==== Texte fourni

En combinant ces méthodes, il est possible de réduire l’incertitude liée à la caractérisation des propriétés fonctionnelles des sols. Cette réduction d’incertitude est essentielle pour optimiser les procédures de dimensionnement des aménagements dans les bas-fonds et contribuer ainsi d’une façon durable à la sécurité alimentaire de la région.

En savoir plus :  https://sites.google.com/view/projetbafonbe

Un outil pour le diagnostic de la qualité des sols wallons : propriété chimiques, physiques, biologiques…Les sols wallons vont livrer tous leurs secrets

Un sol en bonne santé est capable de remplir des services écosystémiques, tels que la production de nourriture et de biomasse, la régulation du cycle de l’eau, l’habitat pour la biodiversité ou le stockage de carbone. En Wallonie, le Décret sols fixe le cadre pour diagnostiquer la dégradation des sols liée à la pollution dans le but de la limiter, mais aucun outil ne permet d’évaluer la capacité d’un sol à remplir des services écosystémiques en incluant ses dimensions physiques, chimiques et biologiques.

Pour remédier à cela, le projet IQSW (indice de qualité des sols wallons) auquel contribuent l’équipe de Yannick Agnan du Earth and Life Institute de l’UCLouvain vise à concevoir, en concertation avec les acteurs de terrain, deux outils complémentaires pour établir un diagnostic de la qualité des sols wallons :

  • L’IQSW-pro : indice pour améliorer la qualité d’un sol ou orienter l’utilisation du sol en phase avec son état de qualité actuel, à destination de tout acteur public ou privé qui exploite, utilise, protège, restaure (voire crée) les sols. Il vise à couvrir tous les usages, notamment agricole, forestier ou urbain.

========
==== Entrées répertoriées

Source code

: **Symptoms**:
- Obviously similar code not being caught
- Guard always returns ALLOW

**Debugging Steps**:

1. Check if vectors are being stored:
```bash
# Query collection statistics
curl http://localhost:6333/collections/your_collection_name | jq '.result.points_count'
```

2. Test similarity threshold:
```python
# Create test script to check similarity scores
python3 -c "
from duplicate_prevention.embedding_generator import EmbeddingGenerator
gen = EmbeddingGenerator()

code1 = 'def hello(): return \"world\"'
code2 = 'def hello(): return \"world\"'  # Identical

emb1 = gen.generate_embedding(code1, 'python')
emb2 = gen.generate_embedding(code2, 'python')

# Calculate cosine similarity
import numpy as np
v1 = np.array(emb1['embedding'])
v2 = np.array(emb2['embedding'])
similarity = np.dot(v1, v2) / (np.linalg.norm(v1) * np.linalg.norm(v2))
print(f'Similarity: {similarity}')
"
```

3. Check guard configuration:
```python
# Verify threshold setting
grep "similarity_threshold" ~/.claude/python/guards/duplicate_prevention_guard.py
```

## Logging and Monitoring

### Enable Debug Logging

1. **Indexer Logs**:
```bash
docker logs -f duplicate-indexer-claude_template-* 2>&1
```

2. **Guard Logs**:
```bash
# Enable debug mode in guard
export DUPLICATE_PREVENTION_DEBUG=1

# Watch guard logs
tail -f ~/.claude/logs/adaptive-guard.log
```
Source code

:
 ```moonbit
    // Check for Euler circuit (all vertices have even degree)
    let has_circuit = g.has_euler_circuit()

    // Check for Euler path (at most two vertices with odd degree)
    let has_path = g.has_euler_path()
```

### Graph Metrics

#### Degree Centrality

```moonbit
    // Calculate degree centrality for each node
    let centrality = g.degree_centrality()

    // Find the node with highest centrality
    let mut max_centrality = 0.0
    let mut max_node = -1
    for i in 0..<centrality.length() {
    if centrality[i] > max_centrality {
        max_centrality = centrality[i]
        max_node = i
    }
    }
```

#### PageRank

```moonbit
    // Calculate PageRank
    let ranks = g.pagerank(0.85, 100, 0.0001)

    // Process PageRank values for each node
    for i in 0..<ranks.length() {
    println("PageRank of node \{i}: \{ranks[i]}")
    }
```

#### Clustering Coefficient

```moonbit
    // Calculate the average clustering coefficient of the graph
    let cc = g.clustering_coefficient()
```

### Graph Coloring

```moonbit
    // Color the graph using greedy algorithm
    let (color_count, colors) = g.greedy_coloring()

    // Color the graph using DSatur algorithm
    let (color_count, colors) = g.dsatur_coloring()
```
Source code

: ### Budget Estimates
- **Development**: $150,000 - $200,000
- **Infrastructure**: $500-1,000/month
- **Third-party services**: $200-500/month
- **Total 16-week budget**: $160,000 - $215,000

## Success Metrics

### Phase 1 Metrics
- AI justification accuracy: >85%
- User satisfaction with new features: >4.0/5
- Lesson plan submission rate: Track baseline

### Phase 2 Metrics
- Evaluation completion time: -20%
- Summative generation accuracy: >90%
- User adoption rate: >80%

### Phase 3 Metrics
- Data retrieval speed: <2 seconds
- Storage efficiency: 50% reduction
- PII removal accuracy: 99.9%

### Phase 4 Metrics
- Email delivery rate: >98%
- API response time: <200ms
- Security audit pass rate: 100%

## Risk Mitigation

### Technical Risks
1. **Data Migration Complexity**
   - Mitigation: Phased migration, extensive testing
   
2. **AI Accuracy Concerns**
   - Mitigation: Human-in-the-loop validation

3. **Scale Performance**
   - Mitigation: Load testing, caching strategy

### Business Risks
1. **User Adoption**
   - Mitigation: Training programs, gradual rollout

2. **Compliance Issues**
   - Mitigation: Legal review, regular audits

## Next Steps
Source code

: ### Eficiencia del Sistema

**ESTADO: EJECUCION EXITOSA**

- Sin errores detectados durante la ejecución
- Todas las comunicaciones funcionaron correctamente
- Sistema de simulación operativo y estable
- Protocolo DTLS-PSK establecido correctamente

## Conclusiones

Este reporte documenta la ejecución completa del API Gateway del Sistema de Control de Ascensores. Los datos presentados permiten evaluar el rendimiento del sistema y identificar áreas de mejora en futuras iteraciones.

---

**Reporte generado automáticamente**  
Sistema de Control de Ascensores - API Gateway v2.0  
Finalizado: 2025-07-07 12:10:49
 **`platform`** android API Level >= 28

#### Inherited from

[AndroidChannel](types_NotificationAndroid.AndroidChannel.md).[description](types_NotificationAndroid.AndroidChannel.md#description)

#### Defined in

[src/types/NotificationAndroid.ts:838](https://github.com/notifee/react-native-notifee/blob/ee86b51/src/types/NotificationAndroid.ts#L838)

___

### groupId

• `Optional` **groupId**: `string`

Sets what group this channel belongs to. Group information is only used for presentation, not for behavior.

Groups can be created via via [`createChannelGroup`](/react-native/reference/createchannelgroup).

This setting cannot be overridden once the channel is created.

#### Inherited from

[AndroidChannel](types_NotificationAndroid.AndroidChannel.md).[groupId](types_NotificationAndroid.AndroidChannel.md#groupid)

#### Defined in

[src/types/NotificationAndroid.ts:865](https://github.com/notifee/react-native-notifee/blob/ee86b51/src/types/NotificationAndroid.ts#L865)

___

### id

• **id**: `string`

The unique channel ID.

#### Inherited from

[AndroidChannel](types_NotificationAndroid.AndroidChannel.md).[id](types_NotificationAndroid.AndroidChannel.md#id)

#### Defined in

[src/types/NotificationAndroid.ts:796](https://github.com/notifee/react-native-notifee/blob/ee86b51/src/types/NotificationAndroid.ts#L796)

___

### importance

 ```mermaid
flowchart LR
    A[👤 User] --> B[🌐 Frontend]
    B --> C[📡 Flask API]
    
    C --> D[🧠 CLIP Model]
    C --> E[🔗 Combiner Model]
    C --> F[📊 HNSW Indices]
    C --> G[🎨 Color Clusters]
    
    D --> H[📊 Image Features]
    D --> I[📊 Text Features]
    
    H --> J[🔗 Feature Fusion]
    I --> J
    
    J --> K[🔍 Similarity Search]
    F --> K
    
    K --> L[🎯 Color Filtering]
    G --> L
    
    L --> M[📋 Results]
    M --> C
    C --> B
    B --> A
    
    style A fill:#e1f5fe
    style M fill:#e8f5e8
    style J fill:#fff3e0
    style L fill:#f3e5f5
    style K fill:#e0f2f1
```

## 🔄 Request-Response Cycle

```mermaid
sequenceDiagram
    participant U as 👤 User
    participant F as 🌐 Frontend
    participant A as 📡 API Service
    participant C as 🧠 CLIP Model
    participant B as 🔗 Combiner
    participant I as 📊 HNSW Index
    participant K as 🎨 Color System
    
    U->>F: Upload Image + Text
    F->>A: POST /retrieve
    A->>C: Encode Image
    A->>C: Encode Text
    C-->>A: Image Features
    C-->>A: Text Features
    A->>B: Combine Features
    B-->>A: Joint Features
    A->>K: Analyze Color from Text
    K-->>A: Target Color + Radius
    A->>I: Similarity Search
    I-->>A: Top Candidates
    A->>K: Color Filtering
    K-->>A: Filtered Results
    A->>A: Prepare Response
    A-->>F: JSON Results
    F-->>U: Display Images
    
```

========

**Tâches à réaliser:**
1. Reproduisez le passage du texte sur les sols qui commence par "En combinant ces" et se poursuit jusqu'à "de la région.".
2. D'après le texte sur les sols, que répondre aux questions suivantes ?
(a) Quel cadre le Décret sols fixe-t-il en Wallonie ?
(b) Que signifie le sigle IQSW ?
(c) Quels usages l'IQSW-pro vise-t-il à couvrir ?
3. Pouvez-vous prolonger le texte sur les sols à partir de l'endroit où il s'arrête ?

**Réponses:**
1.
En combinant ces méthodes, il est possible de réduire l’incertitude liée à la caractérisation des propriétés fonctionnelles des sols. Cette réduction d’incertitude est essentielle pour optimiser les procédures de dimensionnement des aménagements dans les bas-fonds et contribuer ainsi d’une façon durable à la sécurité alimentaire de la région.

2.
(a) Il fixe le cadre pour diagnostiquer la dégradation des sols liée à la pollution, dans le but de la limiter.
(b) Indice de qualité des sols wallons.
(c) Tous les usages, notamment agricole, forestier ou urbain.

3.
  • L’IQSW-citoyen : indice pour sensibiliser les citoyens à l’importance de la préservation des sols, basé sur des tests simples, permettant d’apprécier l’état de son sol.

Afin de pouvoir caractériser le sol dans toute son hétérogénéité, l’IQSW inclura des propriétés physiques (e.g. texture, structure, eau du sol), chimiques (e.g. richesse nutritive, matière organique) et biologiques (e.g. abondance, diversité et activité de la faune du sol et des microorganismes). Les résultats de la mesure de ces propriétés seront combinés et traités pour obtenir un « score de service écosystémique » permettant d’objectiver la capacité du sol à remplir un service écosystémique donné.

Alors que l’IQSW-pro n’est encore qu’au stade de la conception, l’IQSW-citoyen est testé cet automne 2024 afin de valider les protocoles proposés et les interprétations qui en découlent. Ce questionnement sera alimenté par les retours d’expérience d’un panel de testeurs, permettant ainsi d’ajuster au mieux l’outil pour convenir aux attentes des utilisateurs finaux tout en assurant sa pertinence scientifique. Après cette validation, le guide méthodologique sera diffusé au grand public. Celui-ci s’accompagnera d’une plateforme interactive d’encodage des résultats.
Il s’agit d’un projet financé par le Plan de Relance de la Wallonie.
Initiative : SPW ARNE-DPS - Réalisation : consortium UCLouvain-CRA-W-ARIES Consultants

Dans les profondeurs des sols : explorer ce qu’il se passe sous 30 cm de terre

Mathieu Javaux, physicien du sol et son équipe étudient les sols et leur impact sur les réserves en eau de notre planète. Dans le cadre du projet européen « DeepHorizon » coordonné à l’UCLouvain et qui rassemble quelque 19 partenaires pour explorer les réserves d’eau, de biodiversité, de carbone et de nutriments présentes entre 30 cm et 2 mètres sous la surface terrestre, son équipe se concentre sur les flux d’eau dans les différents types de sol et de ces sols vers l’air en passant par les plantes. Les résultats de leurs recherches ont montré récemment dans une étude publié dans Nature que la texture a une importance primordiale sur la réaction des plantes en cas de sécheresse. Des résultats qui soulignent l’importance de ne pas limiter l’étude des sols à une petite échelle. Les flux d’eau qui y sont associés, notamment via la transpiration des plantes, ont en effet un impact global.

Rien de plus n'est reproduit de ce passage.